Shell has signed Master Service Agreements (MSAs) with AT&T (network and telecommunications), Deutsche Telekom’s T-Systems unit (hosting and storage) and EDS (end user computing and integration). The total value of the deal to the three suppliers will be in excess of $4.0 billion. The outsourcing of Shell’s IT and communications (ITC) services will kick-off in July 2008. The agreement will see some 3,000 Shell employees and contractors around the world transfer to the suppliers. Shell will retain ‘strategic management’ ITC staff.
Shell CIO Alan Matula said, ‘This deal is a major strategic choice for Shell and will enhance our ability to respond to the growing demands of our businesses. It allows Shell to focus on Information Technology that drives our competitive position in the oil & gas market, while suppliers focus on improving essential IT capability.’
Business transformation TPI of The Woodlands, Texas, advised Shell on the deal. TPI partner Elesh Khakhar commented, ‘By providing integrated services to more than 1,500 sites in over 100 countries, Shell’s approach combines all the advantages of decentralized service provision with the benefits and efficiency of a centralized governance structure. Shell will be able to exploit emerging commoditized services designed for the consumer market, such as email or internet phone services and integrate them within their services when they become robust enough for commercial use.’

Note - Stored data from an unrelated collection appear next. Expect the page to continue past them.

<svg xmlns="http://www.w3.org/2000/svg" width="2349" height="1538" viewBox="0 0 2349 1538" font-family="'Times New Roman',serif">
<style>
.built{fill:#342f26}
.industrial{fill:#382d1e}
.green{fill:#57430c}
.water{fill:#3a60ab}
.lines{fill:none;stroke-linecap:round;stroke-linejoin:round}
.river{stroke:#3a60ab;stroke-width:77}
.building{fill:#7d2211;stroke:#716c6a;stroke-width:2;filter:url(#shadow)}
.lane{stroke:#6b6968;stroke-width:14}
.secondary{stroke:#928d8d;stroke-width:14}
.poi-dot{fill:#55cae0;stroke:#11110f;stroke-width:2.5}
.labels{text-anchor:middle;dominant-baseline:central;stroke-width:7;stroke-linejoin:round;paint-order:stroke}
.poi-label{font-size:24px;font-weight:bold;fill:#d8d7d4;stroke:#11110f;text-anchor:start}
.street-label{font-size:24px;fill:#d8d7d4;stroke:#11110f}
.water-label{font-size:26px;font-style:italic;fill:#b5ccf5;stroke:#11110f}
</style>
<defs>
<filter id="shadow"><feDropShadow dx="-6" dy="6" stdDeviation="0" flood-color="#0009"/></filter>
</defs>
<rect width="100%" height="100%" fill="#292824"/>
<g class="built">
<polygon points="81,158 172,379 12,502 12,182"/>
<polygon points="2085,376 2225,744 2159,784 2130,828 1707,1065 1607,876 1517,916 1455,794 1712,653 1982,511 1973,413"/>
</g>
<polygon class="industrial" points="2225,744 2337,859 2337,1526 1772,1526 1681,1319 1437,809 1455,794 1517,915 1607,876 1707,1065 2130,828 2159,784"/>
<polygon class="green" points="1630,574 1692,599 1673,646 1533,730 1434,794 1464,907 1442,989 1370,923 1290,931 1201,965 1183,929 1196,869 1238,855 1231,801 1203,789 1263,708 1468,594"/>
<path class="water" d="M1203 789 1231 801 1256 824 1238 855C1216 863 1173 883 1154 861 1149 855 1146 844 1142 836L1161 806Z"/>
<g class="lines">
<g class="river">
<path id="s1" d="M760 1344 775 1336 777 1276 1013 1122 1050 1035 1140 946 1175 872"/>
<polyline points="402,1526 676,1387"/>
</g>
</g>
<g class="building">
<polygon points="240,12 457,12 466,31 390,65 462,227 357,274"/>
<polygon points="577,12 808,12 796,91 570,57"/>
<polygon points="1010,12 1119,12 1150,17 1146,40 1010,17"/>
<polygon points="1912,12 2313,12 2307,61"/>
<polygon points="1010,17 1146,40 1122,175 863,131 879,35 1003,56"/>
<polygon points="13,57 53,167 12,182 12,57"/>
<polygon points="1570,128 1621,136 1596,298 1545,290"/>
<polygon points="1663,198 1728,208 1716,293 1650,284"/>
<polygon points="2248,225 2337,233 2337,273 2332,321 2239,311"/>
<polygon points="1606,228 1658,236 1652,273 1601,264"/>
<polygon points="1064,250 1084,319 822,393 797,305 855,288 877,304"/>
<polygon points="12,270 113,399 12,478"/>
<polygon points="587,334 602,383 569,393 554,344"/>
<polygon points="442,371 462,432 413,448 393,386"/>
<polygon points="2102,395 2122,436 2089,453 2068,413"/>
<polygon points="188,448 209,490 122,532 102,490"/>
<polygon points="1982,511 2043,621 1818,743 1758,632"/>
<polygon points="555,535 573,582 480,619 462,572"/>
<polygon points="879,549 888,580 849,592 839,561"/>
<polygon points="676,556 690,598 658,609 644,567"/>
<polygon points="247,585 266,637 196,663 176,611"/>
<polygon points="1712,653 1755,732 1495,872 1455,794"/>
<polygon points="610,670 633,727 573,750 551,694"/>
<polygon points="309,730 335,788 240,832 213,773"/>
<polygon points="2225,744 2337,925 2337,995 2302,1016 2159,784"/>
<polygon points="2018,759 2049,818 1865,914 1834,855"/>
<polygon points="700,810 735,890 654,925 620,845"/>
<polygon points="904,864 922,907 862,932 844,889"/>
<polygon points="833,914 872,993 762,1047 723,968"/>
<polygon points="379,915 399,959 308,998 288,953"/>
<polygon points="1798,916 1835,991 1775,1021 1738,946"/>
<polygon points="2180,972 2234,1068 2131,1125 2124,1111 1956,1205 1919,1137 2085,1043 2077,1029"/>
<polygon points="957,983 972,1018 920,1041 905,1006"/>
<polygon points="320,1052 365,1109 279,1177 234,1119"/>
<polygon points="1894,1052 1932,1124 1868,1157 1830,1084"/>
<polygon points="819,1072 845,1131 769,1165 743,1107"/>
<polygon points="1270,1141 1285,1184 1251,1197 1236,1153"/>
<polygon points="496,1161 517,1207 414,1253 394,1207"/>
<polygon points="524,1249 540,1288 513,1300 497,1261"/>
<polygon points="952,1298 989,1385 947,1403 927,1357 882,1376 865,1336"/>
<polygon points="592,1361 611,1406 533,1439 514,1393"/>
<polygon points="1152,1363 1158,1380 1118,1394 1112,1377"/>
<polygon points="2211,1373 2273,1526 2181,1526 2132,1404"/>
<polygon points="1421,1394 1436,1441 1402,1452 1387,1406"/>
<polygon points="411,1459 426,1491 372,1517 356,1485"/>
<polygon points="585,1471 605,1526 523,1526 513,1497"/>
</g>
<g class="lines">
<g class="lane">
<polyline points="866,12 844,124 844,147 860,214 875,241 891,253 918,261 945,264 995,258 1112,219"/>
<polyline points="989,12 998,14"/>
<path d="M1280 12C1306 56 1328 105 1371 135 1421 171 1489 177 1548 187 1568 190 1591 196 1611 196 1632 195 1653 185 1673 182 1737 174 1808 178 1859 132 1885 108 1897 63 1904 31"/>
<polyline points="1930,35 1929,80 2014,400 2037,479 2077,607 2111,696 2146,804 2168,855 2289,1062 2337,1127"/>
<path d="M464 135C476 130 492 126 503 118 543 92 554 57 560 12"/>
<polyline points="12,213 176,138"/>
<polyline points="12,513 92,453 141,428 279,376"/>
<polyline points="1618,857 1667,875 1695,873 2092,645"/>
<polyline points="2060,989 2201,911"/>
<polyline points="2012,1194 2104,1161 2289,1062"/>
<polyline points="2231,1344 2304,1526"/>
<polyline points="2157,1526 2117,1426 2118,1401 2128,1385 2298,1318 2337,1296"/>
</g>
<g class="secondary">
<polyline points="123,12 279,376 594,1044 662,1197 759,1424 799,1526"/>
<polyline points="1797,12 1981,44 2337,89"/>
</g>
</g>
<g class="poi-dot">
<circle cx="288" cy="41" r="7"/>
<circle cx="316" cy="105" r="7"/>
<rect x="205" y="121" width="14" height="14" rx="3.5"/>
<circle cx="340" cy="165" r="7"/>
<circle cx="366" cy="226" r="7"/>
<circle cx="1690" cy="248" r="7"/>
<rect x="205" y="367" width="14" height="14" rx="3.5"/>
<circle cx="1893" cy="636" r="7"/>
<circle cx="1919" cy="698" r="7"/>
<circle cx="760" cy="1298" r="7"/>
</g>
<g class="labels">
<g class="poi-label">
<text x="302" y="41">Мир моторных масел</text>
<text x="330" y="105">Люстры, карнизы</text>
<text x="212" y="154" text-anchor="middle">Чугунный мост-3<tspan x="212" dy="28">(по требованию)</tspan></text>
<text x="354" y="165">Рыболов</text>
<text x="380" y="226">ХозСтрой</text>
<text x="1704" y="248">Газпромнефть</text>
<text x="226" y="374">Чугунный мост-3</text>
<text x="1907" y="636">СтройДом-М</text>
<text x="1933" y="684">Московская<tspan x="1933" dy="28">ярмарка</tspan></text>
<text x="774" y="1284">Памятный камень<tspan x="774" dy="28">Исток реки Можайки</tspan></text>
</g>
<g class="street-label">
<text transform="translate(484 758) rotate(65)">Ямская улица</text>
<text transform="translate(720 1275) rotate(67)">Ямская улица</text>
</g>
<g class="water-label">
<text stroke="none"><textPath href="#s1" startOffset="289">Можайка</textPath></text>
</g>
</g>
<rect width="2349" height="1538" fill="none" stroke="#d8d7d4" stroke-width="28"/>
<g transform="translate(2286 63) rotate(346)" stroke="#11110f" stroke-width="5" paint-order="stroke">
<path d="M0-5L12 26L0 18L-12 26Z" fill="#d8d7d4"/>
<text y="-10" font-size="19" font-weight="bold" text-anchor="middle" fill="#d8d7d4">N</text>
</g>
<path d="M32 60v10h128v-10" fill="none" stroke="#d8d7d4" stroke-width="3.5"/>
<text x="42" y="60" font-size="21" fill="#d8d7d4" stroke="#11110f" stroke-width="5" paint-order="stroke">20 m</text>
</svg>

EDS EMEA VP Bill Thomas added, ‘Our global presence and experience as integrator on large-scale IT outsourcing projects will help reduce management complexity in Shell’s IT environment.’
We led last month with a Microsoft announcement that also touched on Shell’s communications strategy. It’s not clear quite how all the new deals interrelate—but it sure would be nice to have a peek at the service level agreements that navigate from Shell, through TPI, EDS, T-Systems, AT&T, Microsoft and Nortel. That’s one heck of a phone call!